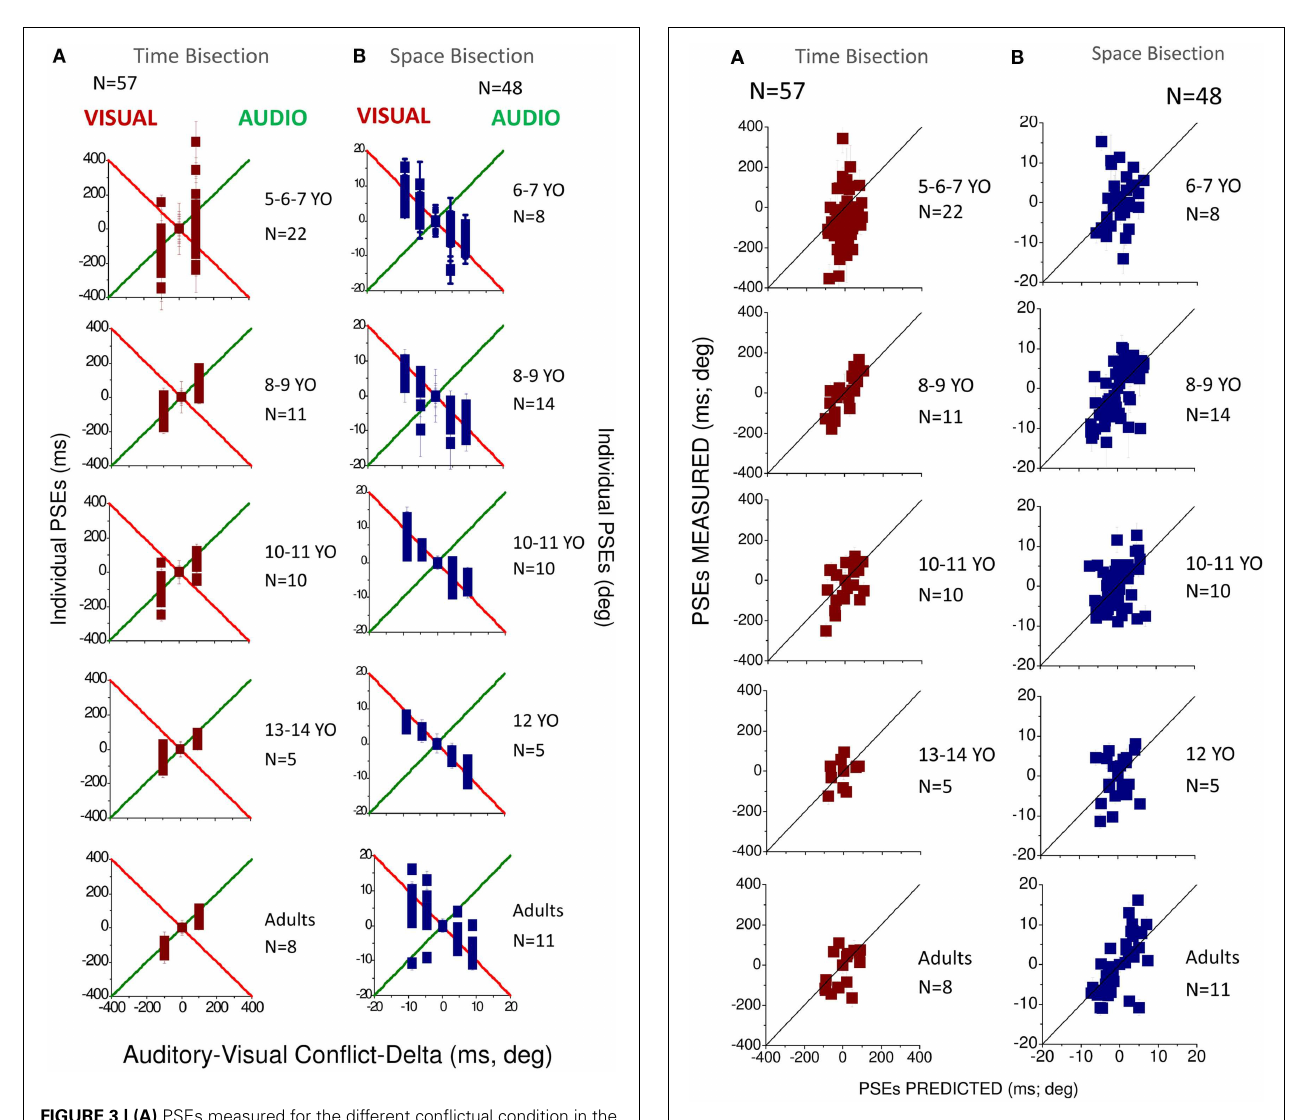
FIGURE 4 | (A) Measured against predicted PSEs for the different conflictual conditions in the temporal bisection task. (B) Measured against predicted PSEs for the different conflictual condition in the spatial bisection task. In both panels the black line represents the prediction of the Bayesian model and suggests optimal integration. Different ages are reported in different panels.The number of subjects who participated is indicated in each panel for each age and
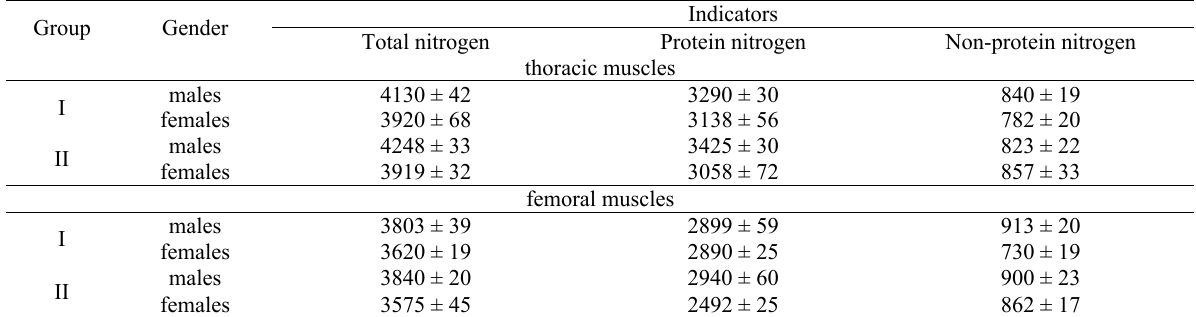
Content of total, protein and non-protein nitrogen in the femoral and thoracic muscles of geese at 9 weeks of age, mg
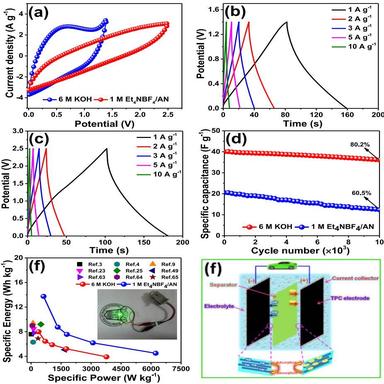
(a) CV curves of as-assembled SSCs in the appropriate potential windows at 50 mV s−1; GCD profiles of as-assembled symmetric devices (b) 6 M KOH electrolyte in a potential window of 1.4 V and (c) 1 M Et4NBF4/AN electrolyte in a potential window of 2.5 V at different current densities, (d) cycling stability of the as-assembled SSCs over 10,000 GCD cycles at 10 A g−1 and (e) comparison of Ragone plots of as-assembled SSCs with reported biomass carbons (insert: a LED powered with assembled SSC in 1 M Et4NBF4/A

--

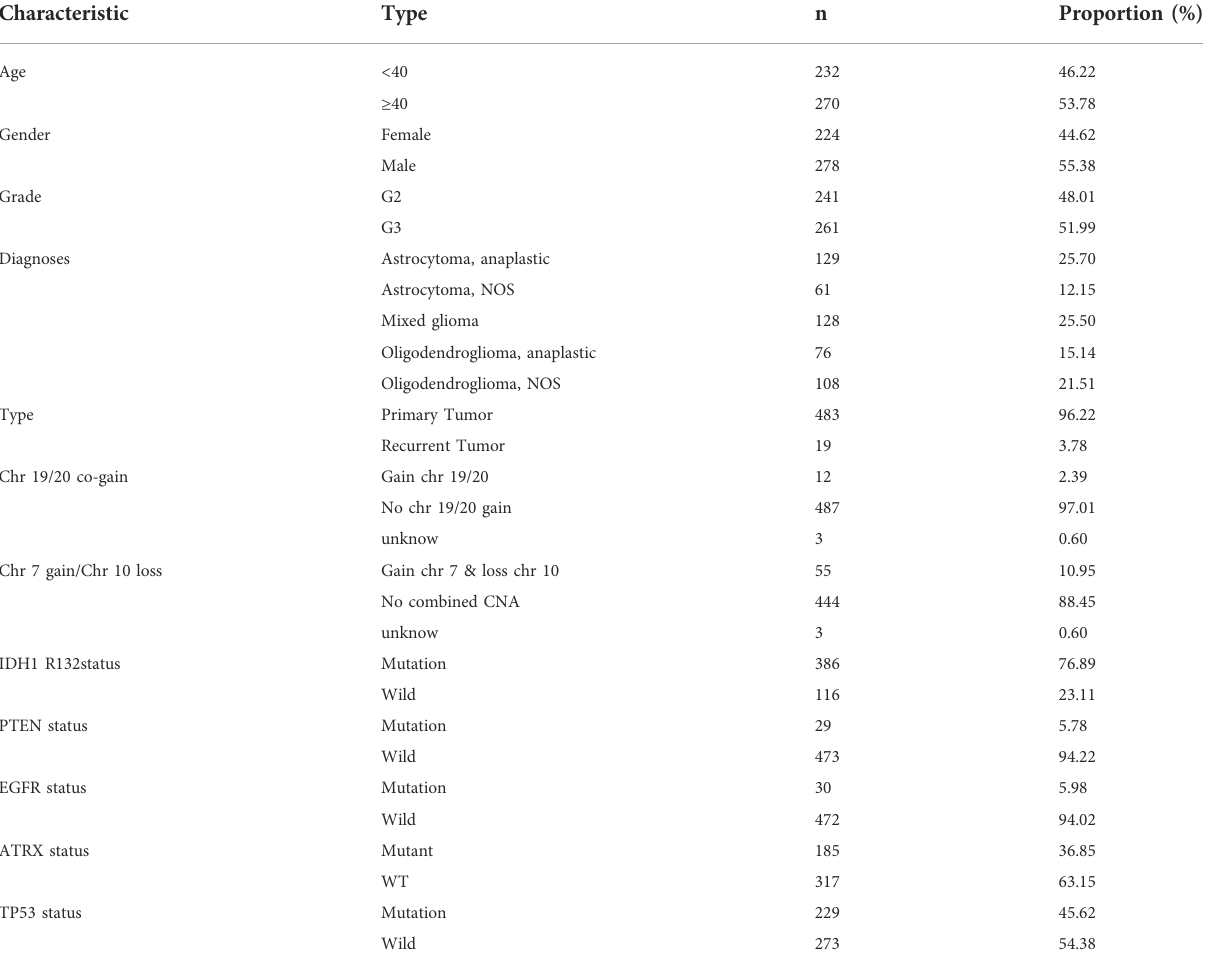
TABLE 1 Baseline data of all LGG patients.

# Task prompt:
Look above and copy only the lines from the one holding "Content of total, protein" to the one holding "(a) CV curves", both included, exactly, minus the pictures.

# Task output:
Content of total, protein and non-protein nitrogen in the femoral and thoracic muscles of geese at 9 weeks of age, mg
(a) CV curves of as-assembled SSCs in the appropriate potential windows at 50 mV s−1; GCD profiles of as-assembled symmetric devices (b) 6 M KOH electrolyte in a potential window of 1.4 V and (c) 1 M Et4NBF4/AN electrolyte in a potential window of 2.5 V at different current densities, (d) cycling stability of the as-assembled SSCs over 10,000 GCD cycles at 10 A g−1 and (e) comparison of Ragone plots of as-assembled SSCs with reported biomass carbons (insert: a LED powered with assembled SSC in 1 M Et4NBF4/A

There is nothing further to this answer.